#### Work to be completed:
Copy the material below verbatim from the line with "Figure 7. The" to the line with "Table 4. A comparison", both lines included, omitting pictures and every line outside that range.

#### Record excerpts:
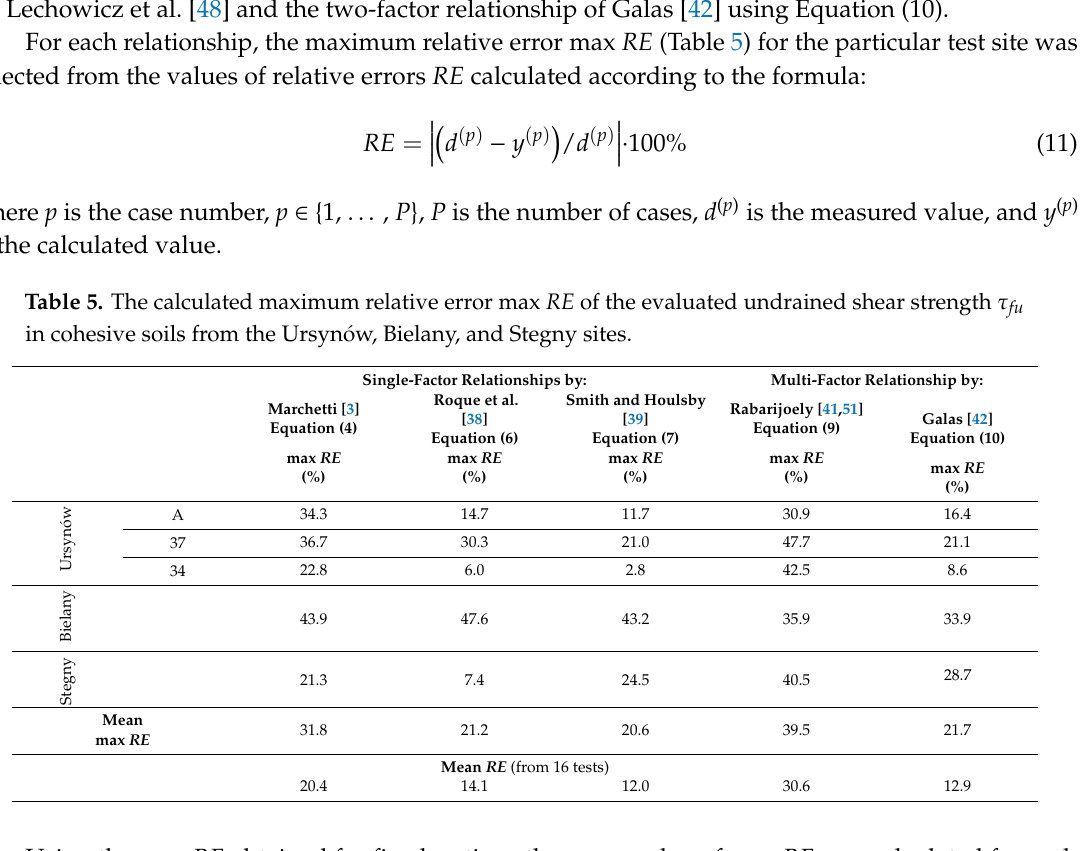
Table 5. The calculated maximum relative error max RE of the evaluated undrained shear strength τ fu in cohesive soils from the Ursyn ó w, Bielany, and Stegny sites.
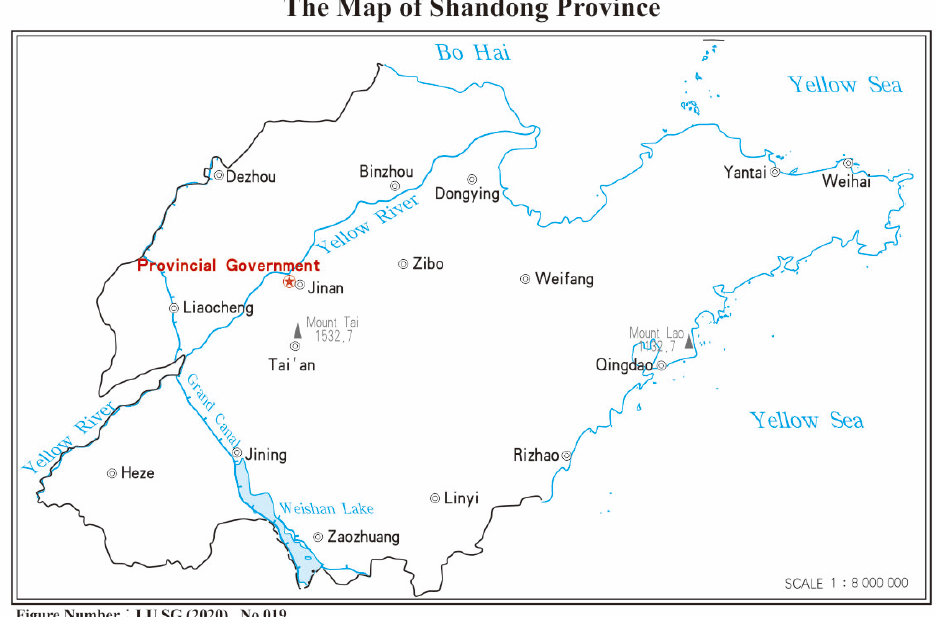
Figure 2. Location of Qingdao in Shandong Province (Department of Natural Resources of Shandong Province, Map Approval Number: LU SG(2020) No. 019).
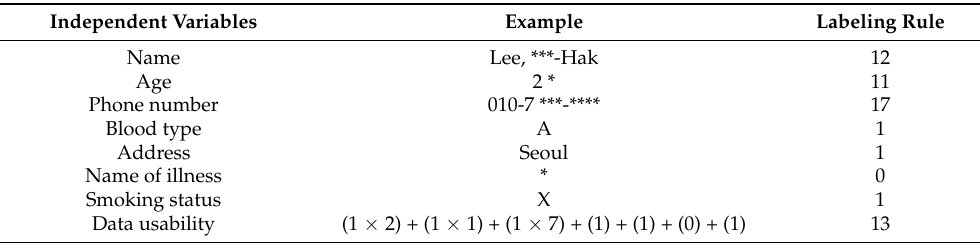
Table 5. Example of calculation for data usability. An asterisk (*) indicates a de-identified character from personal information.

==

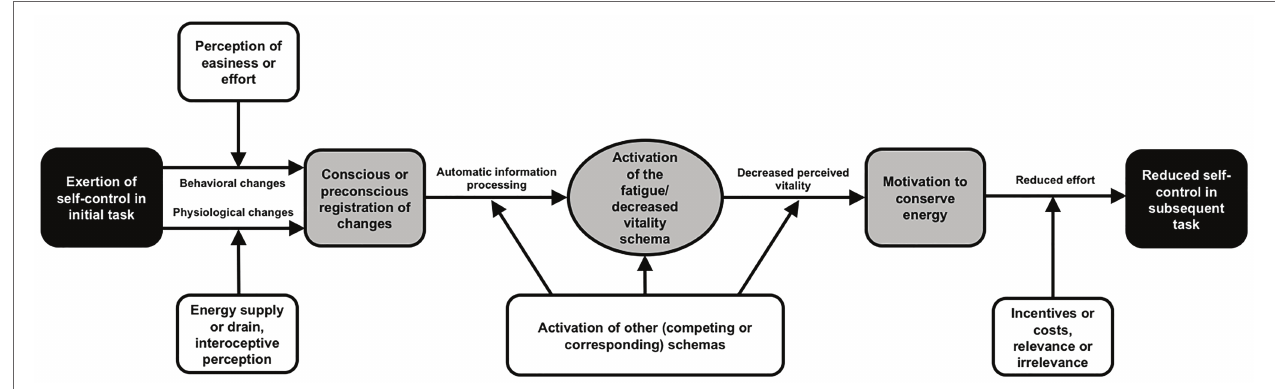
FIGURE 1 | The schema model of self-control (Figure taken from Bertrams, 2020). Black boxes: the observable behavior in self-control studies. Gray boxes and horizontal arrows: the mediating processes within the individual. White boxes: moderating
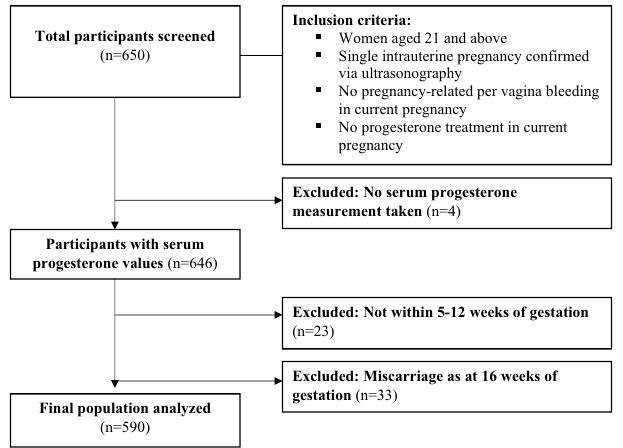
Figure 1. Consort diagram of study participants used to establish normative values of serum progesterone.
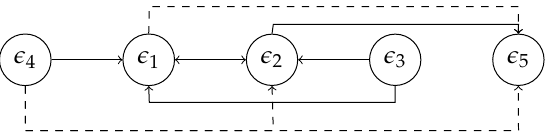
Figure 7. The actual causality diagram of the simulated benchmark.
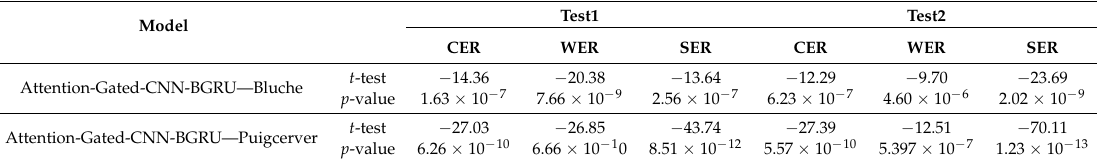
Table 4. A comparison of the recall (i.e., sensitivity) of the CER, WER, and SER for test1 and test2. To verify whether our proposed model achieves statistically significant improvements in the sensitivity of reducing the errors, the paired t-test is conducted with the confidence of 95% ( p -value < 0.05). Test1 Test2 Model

#### Task solution:
Figure 7. The actual causality diagram of the simulated benchmark.
Table 4. A comparison of the recall (i.e., sensitivity) of the CER, WER, and SER for test1 and test2. To verify whether our proposed model achieves statistically significant improvements in the sensitivity of reducing the errors, the paired t-test is conducted with the confidence of 95% ( p -value < 0.05). Test1 Test2 Model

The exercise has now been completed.